C’était différent de ce qu’il avait vu le matin dans le livre. Sans doute était-ce à cause des dimensions du tableau et de l’éclat des couleurs qui rendaient moins bien sur les planches de couleur à la bibliothèque. Mais, ce n’était pas tout. Les créatures et le paysage étaient différents. Le paysage était plus terrestre avec ses collines grises, sa végétation de broussailles brunes, ses arbres rabougris qui ressemblaient à des fougères. Sur une colline, avançaient en ligne des créatures qui auraient pu être des Gnomes. Au pied d’un arbre, dormait une sorte de Lutin, son chapeau enfoncé sur les yeux. Et puis, partout des êtres effrayants, avec des visages et des corps obscènes.
Maxwell sursauta, il s’avança d’un pas, s’arrêta et demeura immobile devant le tableau, essayant de ne pas se trahir.
Il était impossible que personne d’autre ne l’ait remarqué. Peut-être que si quelqu’un l’avait vu, il avait pensé que ce n’était pas la peine d’en parler ou bien il n’en avait pas été sûr et avait préféré se taire.
Pour Maxwell, cela ne faisait aucun doute. La petite protubérance qu’il distinguait au sommet d’une des collines était bien l’Artifact.
XV
Maxwell trouva un recoin isolé. Deux chaises protégées par une immense plante dans un pot en marbre. Il n’y avait personne et il s’y installa.

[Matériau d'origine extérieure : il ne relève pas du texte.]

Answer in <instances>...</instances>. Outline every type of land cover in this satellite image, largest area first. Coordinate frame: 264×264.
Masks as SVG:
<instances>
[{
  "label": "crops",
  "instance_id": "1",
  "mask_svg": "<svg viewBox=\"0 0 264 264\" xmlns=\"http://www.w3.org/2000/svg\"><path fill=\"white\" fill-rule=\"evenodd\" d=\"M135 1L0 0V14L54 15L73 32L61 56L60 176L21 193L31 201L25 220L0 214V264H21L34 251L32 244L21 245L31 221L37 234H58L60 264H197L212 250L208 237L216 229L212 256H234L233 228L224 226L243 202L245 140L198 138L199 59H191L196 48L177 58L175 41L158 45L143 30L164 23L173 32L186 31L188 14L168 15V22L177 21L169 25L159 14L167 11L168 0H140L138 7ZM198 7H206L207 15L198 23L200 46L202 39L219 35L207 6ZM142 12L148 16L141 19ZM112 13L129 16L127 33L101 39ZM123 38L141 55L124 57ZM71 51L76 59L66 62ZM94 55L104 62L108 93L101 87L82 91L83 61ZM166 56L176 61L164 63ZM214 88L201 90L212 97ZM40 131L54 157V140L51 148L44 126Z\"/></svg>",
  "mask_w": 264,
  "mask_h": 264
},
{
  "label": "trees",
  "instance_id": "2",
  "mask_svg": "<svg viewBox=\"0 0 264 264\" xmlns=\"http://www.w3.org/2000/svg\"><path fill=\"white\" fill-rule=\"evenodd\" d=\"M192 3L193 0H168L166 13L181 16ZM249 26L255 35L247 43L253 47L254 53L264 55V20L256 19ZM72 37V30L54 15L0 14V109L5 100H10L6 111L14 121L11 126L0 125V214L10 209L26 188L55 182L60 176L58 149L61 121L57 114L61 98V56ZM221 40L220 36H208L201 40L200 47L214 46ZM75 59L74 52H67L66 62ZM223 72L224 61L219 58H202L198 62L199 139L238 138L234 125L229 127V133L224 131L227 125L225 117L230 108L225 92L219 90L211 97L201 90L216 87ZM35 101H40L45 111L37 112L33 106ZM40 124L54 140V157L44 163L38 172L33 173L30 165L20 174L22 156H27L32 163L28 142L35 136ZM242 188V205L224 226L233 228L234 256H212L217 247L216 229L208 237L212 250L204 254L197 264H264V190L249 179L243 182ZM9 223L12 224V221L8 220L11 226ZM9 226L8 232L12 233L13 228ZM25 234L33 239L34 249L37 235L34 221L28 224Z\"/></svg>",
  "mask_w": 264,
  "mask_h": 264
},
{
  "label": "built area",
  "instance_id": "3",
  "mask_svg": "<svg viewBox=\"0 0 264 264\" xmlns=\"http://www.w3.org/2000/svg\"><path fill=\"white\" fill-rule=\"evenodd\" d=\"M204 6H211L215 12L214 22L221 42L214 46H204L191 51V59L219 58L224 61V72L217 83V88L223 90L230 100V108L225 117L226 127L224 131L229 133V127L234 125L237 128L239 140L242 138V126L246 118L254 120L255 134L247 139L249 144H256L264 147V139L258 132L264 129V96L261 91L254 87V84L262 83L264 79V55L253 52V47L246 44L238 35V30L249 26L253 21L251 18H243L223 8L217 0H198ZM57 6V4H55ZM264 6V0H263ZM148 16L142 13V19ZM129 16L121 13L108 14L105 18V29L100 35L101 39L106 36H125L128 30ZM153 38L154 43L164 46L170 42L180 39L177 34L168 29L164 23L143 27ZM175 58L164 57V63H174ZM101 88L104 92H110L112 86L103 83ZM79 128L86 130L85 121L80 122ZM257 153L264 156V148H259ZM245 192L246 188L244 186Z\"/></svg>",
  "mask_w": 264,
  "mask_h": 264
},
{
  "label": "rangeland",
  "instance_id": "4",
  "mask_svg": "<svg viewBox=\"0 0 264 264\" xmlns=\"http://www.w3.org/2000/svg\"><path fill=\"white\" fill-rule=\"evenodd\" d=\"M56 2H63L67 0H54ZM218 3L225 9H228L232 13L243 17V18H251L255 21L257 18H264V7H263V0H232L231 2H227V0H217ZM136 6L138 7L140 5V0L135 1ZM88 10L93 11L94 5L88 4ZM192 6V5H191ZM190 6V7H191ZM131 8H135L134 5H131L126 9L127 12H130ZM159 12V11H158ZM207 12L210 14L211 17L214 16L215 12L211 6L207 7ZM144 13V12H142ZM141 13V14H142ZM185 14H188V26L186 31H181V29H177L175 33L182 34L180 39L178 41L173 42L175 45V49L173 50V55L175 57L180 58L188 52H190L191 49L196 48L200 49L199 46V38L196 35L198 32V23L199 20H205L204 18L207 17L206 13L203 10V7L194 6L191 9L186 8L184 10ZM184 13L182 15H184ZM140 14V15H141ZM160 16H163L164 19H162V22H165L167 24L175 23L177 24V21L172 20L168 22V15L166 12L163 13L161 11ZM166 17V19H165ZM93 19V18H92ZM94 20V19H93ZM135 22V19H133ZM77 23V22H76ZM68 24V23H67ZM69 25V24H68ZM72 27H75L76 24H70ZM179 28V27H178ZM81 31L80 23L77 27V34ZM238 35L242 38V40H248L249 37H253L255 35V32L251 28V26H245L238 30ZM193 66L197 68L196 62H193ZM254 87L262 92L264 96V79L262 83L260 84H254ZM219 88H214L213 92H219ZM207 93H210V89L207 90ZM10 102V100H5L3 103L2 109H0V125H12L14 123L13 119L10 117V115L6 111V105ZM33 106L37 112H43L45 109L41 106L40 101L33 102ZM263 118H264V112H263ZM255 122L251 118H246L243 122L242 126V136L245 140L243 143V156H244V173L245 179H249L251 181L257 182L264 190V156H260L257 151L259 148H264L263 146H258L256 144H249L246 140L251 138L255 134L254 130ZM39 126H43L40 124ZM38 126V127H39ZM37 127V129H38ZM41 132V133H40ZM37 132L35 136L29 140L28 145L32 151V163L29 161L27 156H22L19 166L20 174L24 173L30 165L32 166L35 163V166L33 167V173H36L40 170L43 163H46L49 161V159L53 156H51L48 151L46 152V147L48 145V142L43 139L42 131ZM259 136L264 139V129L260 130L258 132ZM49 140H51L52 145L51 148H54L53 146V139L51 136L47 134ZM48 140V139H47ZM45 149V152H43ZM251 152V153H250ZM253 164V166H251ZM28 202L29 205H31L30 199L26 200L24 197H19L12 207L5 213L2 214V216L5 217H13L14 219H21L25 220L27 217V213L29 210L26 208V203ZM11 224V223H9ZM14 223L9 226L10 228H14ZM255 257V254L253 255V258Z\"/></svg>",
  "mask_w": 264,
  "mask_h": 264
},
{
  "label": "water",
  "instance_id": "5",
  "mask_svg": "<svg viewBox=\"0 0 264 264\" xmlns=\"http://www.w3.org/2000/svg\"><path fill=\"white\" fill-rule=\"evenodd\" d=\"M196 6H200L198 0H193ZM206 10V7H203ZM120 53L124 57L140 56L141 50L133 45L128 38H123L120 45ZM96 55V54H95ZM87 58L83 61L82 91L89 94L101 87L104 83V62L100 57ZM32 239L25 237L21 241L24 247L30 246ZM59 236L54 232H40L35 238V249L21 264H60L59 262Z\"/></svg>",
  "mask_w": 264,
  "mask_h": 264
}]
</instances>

La soirée commençait à tirer à sa fin. Les derniers invités étaient moins bruyants. Maxwell décida que si une personne encore lui demandait ce qui lui était arrivé, il lui enverrait son poing sur la figure.
« Je leur expliquerai, avait-il dit à Carol la veille au soir. Je leur expliquerai, encore et encore. » C’est ce qu’il avait fait, sans beaucoup de vérité et personne ne l’avait cru. Ils avaient pensé qu’il était ivre ou qu’il se moquait.
En fait, c’était de lui qu’on s’était moqué. Il avait été invité, mais pas par Nancy, elle ne lui avait pas envoyé de vêtements. Elle n’avait jamais demandé à personne de le prendre en voiture et de le déposer derrière pour qu’il tombe sur le Roulant. Et certainement que les chiens ne lui appartenaient pas non plus.